● **Exercise details**: Nothing below is to be printed except the lines between the line holding "focal_35mm: 33" and the line holding "focal_mm: 6.76", inclusive, each exactly as it appears.

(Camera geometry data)
▶

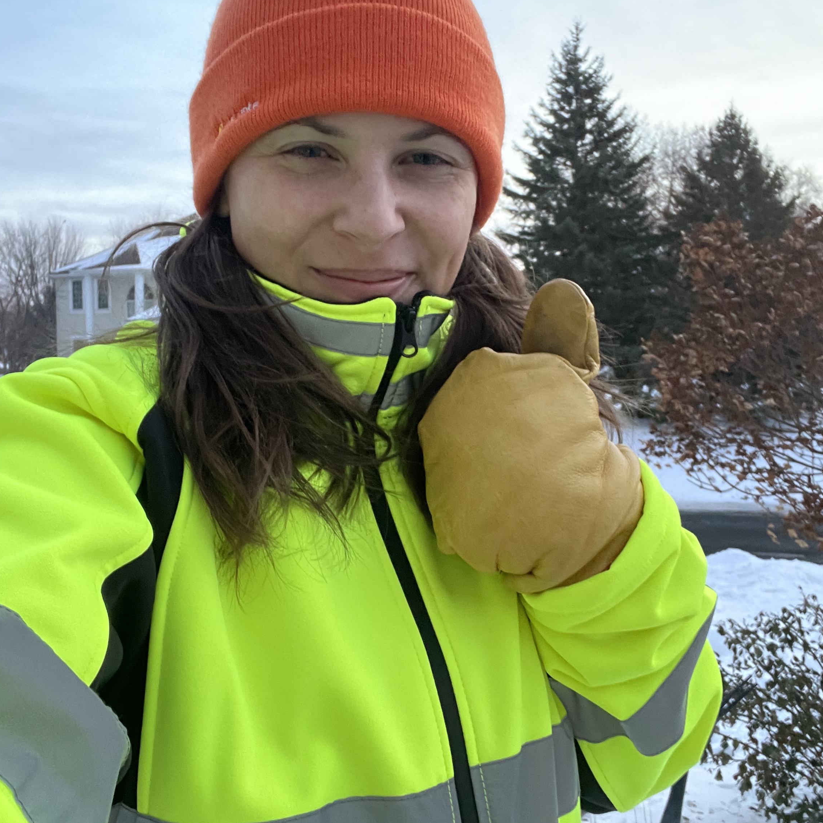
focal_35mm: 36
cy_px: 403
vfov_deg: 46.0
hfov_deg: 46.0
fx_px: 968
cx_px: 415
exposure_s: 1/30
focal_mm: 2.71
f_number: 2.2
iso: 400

◀
▶

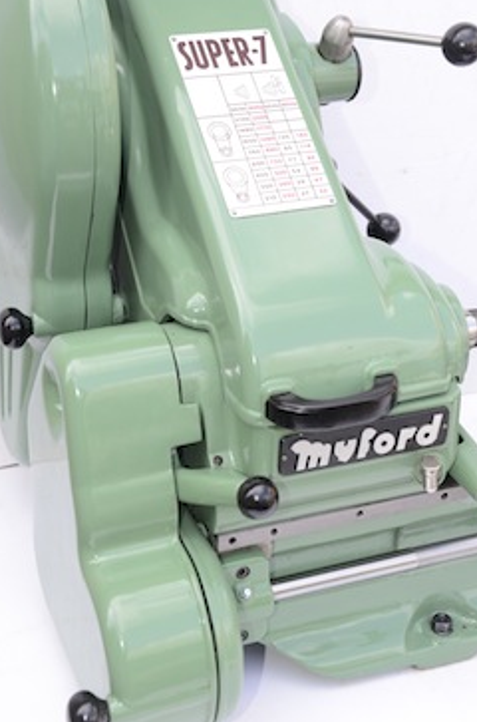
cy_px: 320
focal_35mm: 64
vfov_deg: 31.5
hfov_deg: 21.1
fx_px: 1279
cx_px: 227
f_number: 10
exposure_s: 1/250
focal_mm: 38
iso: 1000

◀
▶

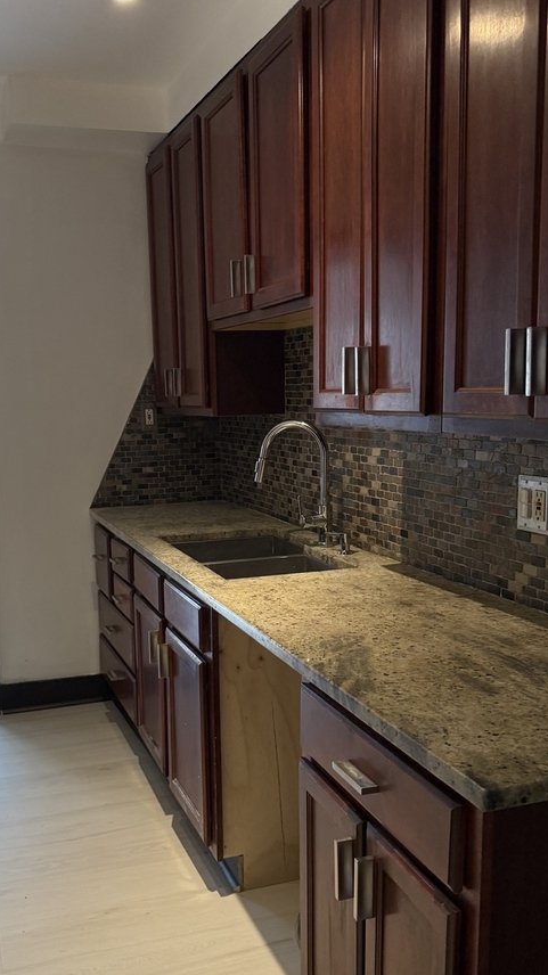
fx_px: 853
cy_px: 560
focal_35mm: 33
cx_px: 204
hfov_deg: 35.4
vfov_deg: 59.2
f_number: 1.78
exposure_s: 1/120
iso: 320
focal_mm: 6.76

◀

● **Answer section**:
focal_35mm: 33
cx_px: 204
hfov_deg: 35.4
vfov_deg: 59.2
f_number: 1.78
exposure_s: 1/120
iso: 320
focal_mm: 6.76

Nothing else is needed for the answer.